> **SUPPLIED MATERIAL**
****
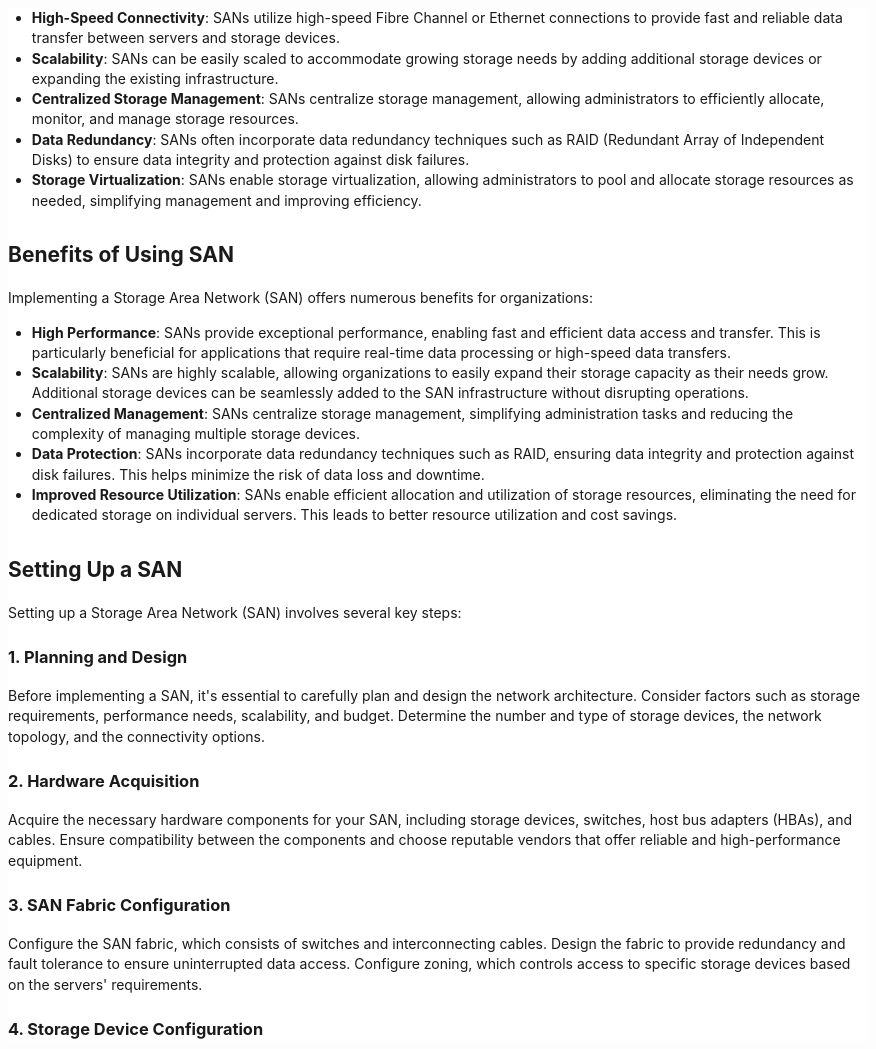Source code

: - **High-Speed Connectivity**: SANs utilize high-speed Fibre Channel or Ethernet connections to provide fast and reliable data transfer between servers and storage devices.
- **Scalability**: SANs can be easily scaled to accommodate growing storage needs by adding additional storage devices or expanding the existing infrastructure.
- **Centralized Storage Management**: SANs centralize storage management, allowing administrators to efficiently allocate, monitor, and manage storage resources.
- **Data Redundancy**: SANs often incorporate data redundancy techniques such as RAID (Redundant Array of Independent Disks) to ensure data integrity and protection against disk failures.
- **Storage Virtualization**: SANs enable storage virtualization, allowing administrators to pool and allocate storage resources as needed, simplifying management and improving efficiency.

## Benefits of Using SAN

Implementing a Storage Area Network (SAN) offers numerous benefits for organizations:

- **High Performance**: SANs provide exceptional performance, enabling fast and efficient data access and transfer. This is particularly beneficial for applications that require real-time data processing or high-speed data transfers.
- **Scalability**: SANs are highly scalable, allowing organizations to easily expand their storage capacity as their needs grow. Additional storage devices can be seamlessly added to the SAN infrastructure without disrupting operations.
- **Centralized Management**: SANs centralize storage management, simplifying administration tasks and reducing the complexity of managing multiple storage devices.
- **Data Protection**: SANs incorporate data redundancy techniques such as RAID, ensuring data integrity and protection against disk failures. This helps minimize the risk of data loss and downtime.
- **Improved Resource Utilization**: SANs enable efficient allocation and utilization of storage resources, eliminating the need for dedicated storage on individual servers. This leads to better resource utilization and cost savings.

## Setting Up a SAN

Setting up a Storage Area Network (SAN) involves several key steps:

### 1. Planning and Design

Before implementing a SAN, it's essential to carefully plan and design the network architecture. Consider factors such as storage requirements, performance needs, scalability, and budget. Determine the number and type of storage devices, the network topology, and the connectivity options.

### 2. Hardware Acquisition

Acquire the necessary hardware components for your SAN, including storage devices, switches, host bus adapters (HBAs), and cables. Ensure compatibility between the components and choose reputable vendors that offer reliable and high-performance equipment.

### 3. SAN Fabric Configuration

Configure the SAN fabric, which consists of switches and interconnecting cables. Design the fabric to provide redundancy and fault tolerance to ensure uninterrupted data access. Configure zoning, which controls access to specific storage devices based on the servers' requirements.

### 4. Storage Device Configuration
****
> **ABOUT THIS TASK**
Using the listing, filter for "organizations" and return the matching lines.

> **ANSWER SPACE**
Implementing a Storage Area Network (SAN) offers numerous benefits for organizations:
- **Scalability**: SANs are highly scalable, allowing organizations to easily expand their storage capacity as their needs grow. Additional storage devices can be seamlessly added to the SAN infrastructure without disrupting operations.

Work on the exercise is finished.